DATE: Monday, April 7, 1997                  TAG: 9704070153
SECTION: SPORTS                   PAGE: B-1  EDITION: METRO 
COLUMN: JACK BOGACZYK
SOURCE: JACK BOGACZYK


LOTS OF WAYS TO EXPRESS PLAYOFF EXIT

It wasn't about losing a needed hour of rest Sunday for the Roanoke Express.

It was rather - in a third game in 50 hours - a matter of seconds of savings time the Express could have used.

After 281 minutes and 15 seconds of pulsating playoff hockey, the Express' fourth season ended suddenly in appropriate and dramatic fashion at the Roanoke Civic Center.

There were 16.1 seconds left in regulation of Game 4 when Hampton Roads defender Chris Phelps finished the first-round series with a blue-line blast for a 4-3 victory.

It all happened before the smallest crowd of the season, and the Admirals did it by beating the best goalie in ECHL playoff history, Dave Gagnon.

Gagnon is 23-4-1 with three teams in the ECHL's postseason, and few losses could be as stunning as the two he felt in this series. They probably were just as painful as the strained groin on which he gamely played Sunday.

In the opener, the Express lost 4-3 in 101 minutes, 31 seconds. In Game 4, the score was the same.

Or, as Express broadcast play-by-play voice Mitch Peacock described the end: ``It came in stunning and shocking fashion.''

That was a perfect call.

In the ECHL's eight seasons, Roanoke has made it past round one of the playoffs only in 1995, when it lost in the quarterfinals to eventual Riley Cup champion Richmond.

It was another year of consistent success for the Express, who have won 37, 39, 36 and 38 games in their four regular seasons under coach Frank Anzalone.

Again, it was a team no one wanted to play in the playoffs, perhaps because the Express' consistent, mistake-limiting, conservative style defines what playoff hockey usually is.

The team that bowed out Sunday also wasn't the same team that took Roanoke to its success. The loss last month of center Wayne Strachan, defenseman Michael Smith and left wing Jeff Cowan to affiliate call-ups diminished the club.

From mid-November - and the return of Russian center Ilya Dubkov - through March 8, the Express was 29-13-3. The club was only 4-5-2 in its final 11 games.

The improved affiliations with Calgary (NHL) and Manitoba (IHL) giveth and taketh away. Even with the late-season dropoff, Anzalone's team still finished among the top one-third of the league's 23 clubs.
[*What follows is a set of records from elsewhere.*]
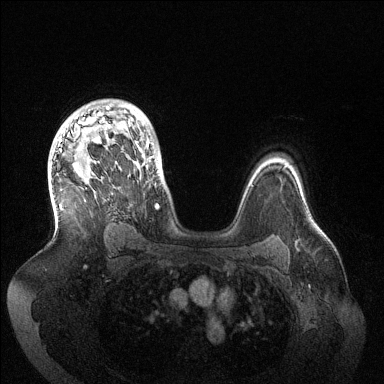
Breast MRI (dynamic contrast-enhanced), one axial slice; position 97 of 144 along the scan axis; dynamic contrast-enhanced series, time point 2 of 6 at this slice position (early post-contrast); 1.5 T; TE 1.5 ms, TR 4.6 ms; 1.2 mm slice thickness; 384 × 384 image matrix, field of view 420 × 420 mm. Female patient.
Structures marked on this image (semi-automatic segmentation, software-assisted and operator-edited):
- enhancing-tissue mask used for the functional tumour volume (all voxels passing the contrast-enhancement thresholds inside the analysis volume; usually the tumour): bounding box (x1, y1, x2, y2) in pixels: (59, 106, 159, 208)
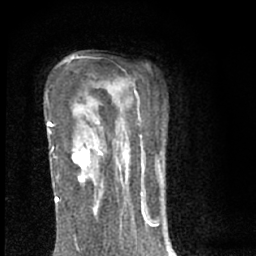
Breast MRI (dynamic contrast-enhanced), one axial slice; cropped to one breast; dynamic contrast-enhanced series, time point 2 of 7 at this slice position (early post-contrast); 1.5 T; TE 3.1 ms, TR 6.4 ms; 256 × 256 image matrix, field of view 130 × 130 mm. Female patient.
Outlined on this slice (semi-automatically segmented with operator editing):
- enhancing-tissue mask used for the functional tumour volume (all voxels passing the contrast-enhancement thresholds inside the analysis volume; usually the tumour): box from (x=72, y=147) to (x=100, y=192) px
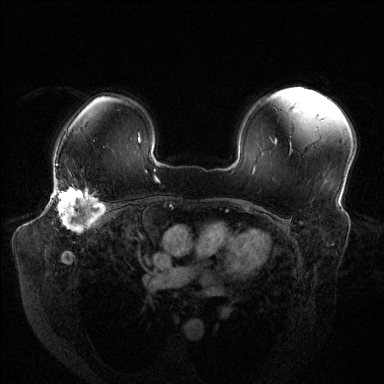
Breast MRI (dynamic contrast-enhanced), one axial slice; position 97 of 144 along the scan axis; dynamic contrast-enhanced series, time point 2 of 6 at this slice position (early post-contrast); 1.5 T; TE 1.6 ms, TR 4.6 ms; 1.2 mm slice thickness; 384 × 384 image matrix. Female patient.
Annotated regions visible in this slice (semi-automatic segmentation, software-assisted and operator-edited):
- enhancing-tissue mask used for the functional tumour volume (all voxels passing the contrast-enhancement thresholds inside the analysis volume; usually the tumour): bounding box (x1, y1, x2, y2) in pixels: (54, 187, 103, 232)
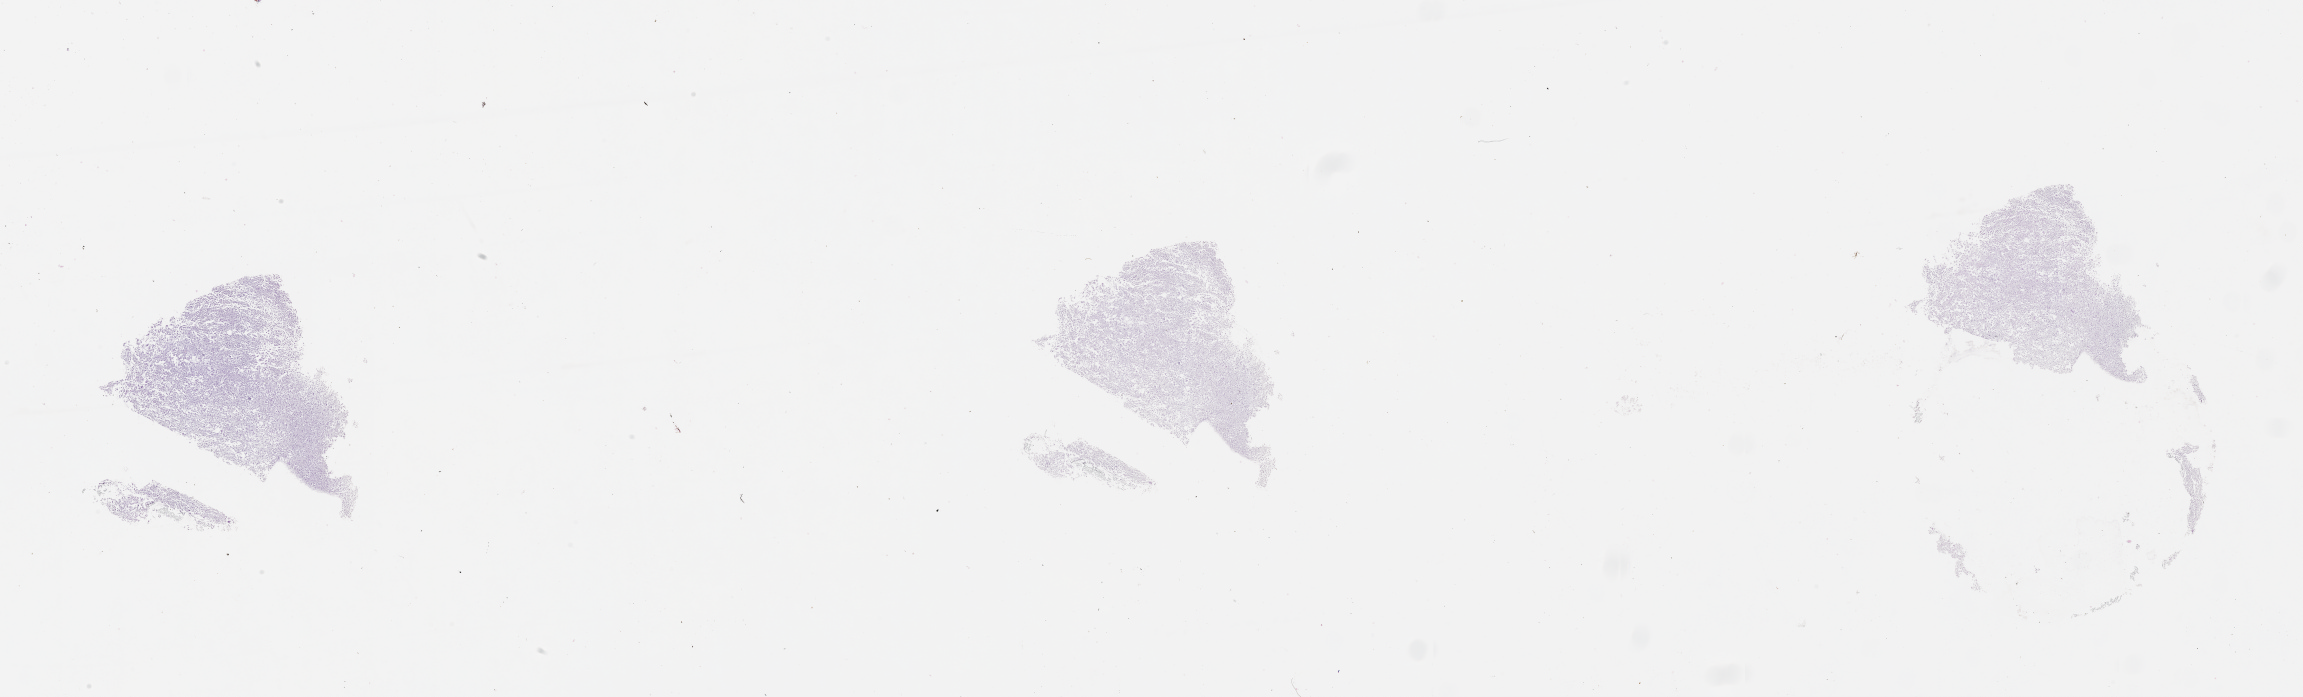
Digitized H&E tissue section (whole slide) — whole scanned area (about 37.1 x 11.2 mm) shown as a low-resolution overview. Tumour tissue sample, sampled site: brain. Male, 65 y/o.
Histologic diagnosis: Glioblastoma.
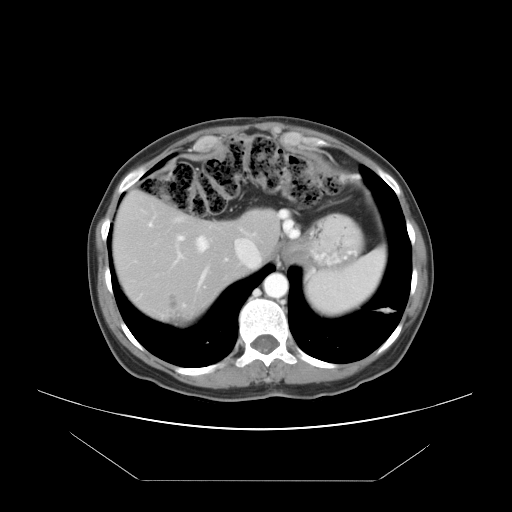
Contrast-enhanced abdominal CT, one axial slice; position 36 of 45 along the scan axis; 120 kVp; intravenous contrast given; soft-tissue window (W 400 / L 40 HU); 5 mm slice thickness; 512 × 512 image matrix, field of view 405 × 405 mm. Case-level facts recorded for this patient, not image findings: patient: female, age 33 years at operation; diagnosis: colorectal cancer liver metastases, imaged before liver resection; multiple liver metastases: yes; largest metastasis: 2.5 cm; disease in both lobes: no.
Annotated regions visible in this slice (expert manual segmentation):
- hepatic veins: bounding box [x1, y1, x2, y2] px = [174, 217, 210, 290]
- liver: [116, 190, 278, 324]
- planned liver remnant (the part of the liver to remain after resection): [116, 190, 278, 300]
- portal vein (with intrahepatic branches): [149, 222, 227, 263]
- liver metastasis: [166, 296, 187, 323]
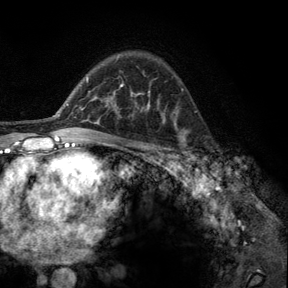
Breast MRI, one axial slice; slice 88 of 140 in the series (ordered by position); cropped to one breast; dynamic contrast-enhanced series, time point 2 of 6 at this slice position (early post-contrast); 3 T; TE 2.8 ms, TR 7.8 ms; 288 × 288 image matrix, field of view 191 × 191 mm. Female patient.
Annotated regions visible in this slice (semi-automatic segmentation, software-assisted and operator-edited):
- enhancing-tissue mask used for the functional tumour volume (all voxels passing the contrast-enhancement thresholds inside the analysis volume; usually the tumour): bounding box [x1, y1, x2, y2] px = [176, 129, 196, 164]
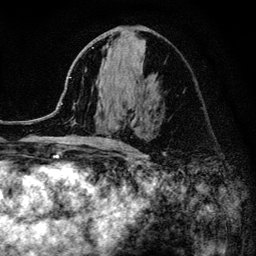
Breast MRI (dynamic contrast-enhanced), one axial slice; slice 63 of 134 in the series (ordered by position); cropped to one breast; dynamic contrast-enhanced series, time point 2 of 6 at this slice position (early post-contrast); 3 T; TE 4.2 ms, TR 8.2 ms; 256 × 256 image matrix. Female patient.
Structures marked on this image (semi-automatic segmentation, software-assisted and operator-edited):
- enhancing-tissue mask used for the functional tumour volume (all voxels passing the contrast-enhancement thresholds inside the analysis volume; usually the tumour): bounding box <52,47,119,147> (left, top, right, bottom; pixels)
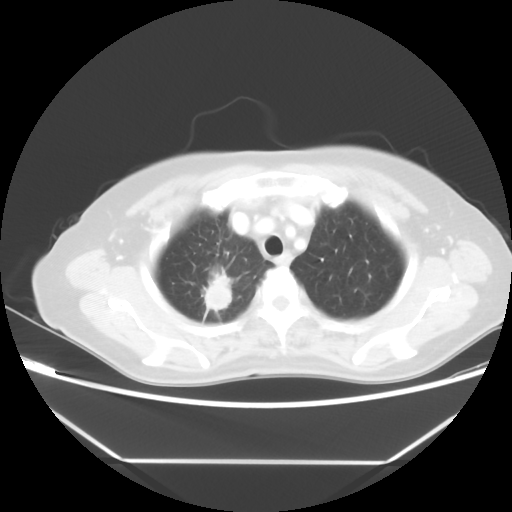
Chest CT, one axial slice. Reconstruction kernel STANDARD. 100 kVp. Lung window (W 1500 / L -600 HU). 512 × 512 image matrix. Patient: female, 65 years. Case-level facts recorded for this patient, not image findings: clinical TNM (as recorded): T1c N1 M1.
Outlined on this slice (bounding box drawn by a radiologist):
- lung tumour (recorded histology: adenocarcinoma): bounding box [x1, y1, x2, y2] px = [198, 274, 234, 316]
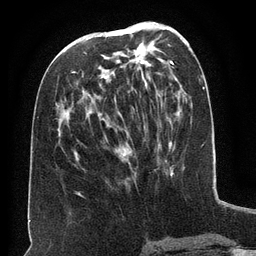
Breast MRI (dynamic contrast-enhanced), one axial slice; cropped to one breast; dynamic contrast-enhanced series, time point 2 of 6 at this slice position (early post-contrast); 3 T; TE 2.6 ms, TR 5.5 ms; 1.2 mm slice thickness; 256 × 256 image matrix. Female patient.
Structures marked on this image (semi-automatically segmented with operator editing):
- enhancing-tissue mask used for the functional tumour volume (all voxels passing the contrast-enhancement thresholds inside the analysis volume; usually the tumour): bounding box (x1, y1, x2, y2) in pixels: (74, 34, 131, 156)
It did little good being the league's No. 7 seed because of the ECHL's inane intradivisional playoff format, reducing the importance of the regular season.

To get to the ECHL semifinals, all the Express needed was to beat the second-best team in the league, and then the Brabham Cup regular-season victor, South Carolina.

The Express emerged from a tumultous off-season with upheaval and rancor among its management to post another positive experience. Attendance was off only slightly for the year, making Sunday's gathering of 2,371 a disappointing finish, too.

Anzalone's recruiting skills and coaching tenor remain one of the franchise's strengths. Yes, the club could find a coach who would be more popular with the public, but if a replacment weren't as sound in recruiting and coaching, Roanoke would be Erie - which is gone from the league, much less the playoffs.

It again will be a crucial off-season for the franchise, which through all of the front-office machinations and ego trips seems to have lost its focus. The Express rebuilt hockey's melting reputation here with good business sense and teamwork.

The board of directors and management should remember that. Hockey is successful in these parts because it has been marketed properly.

What fills seats, however, is winning games. The Express only has to find a way to do that more in April.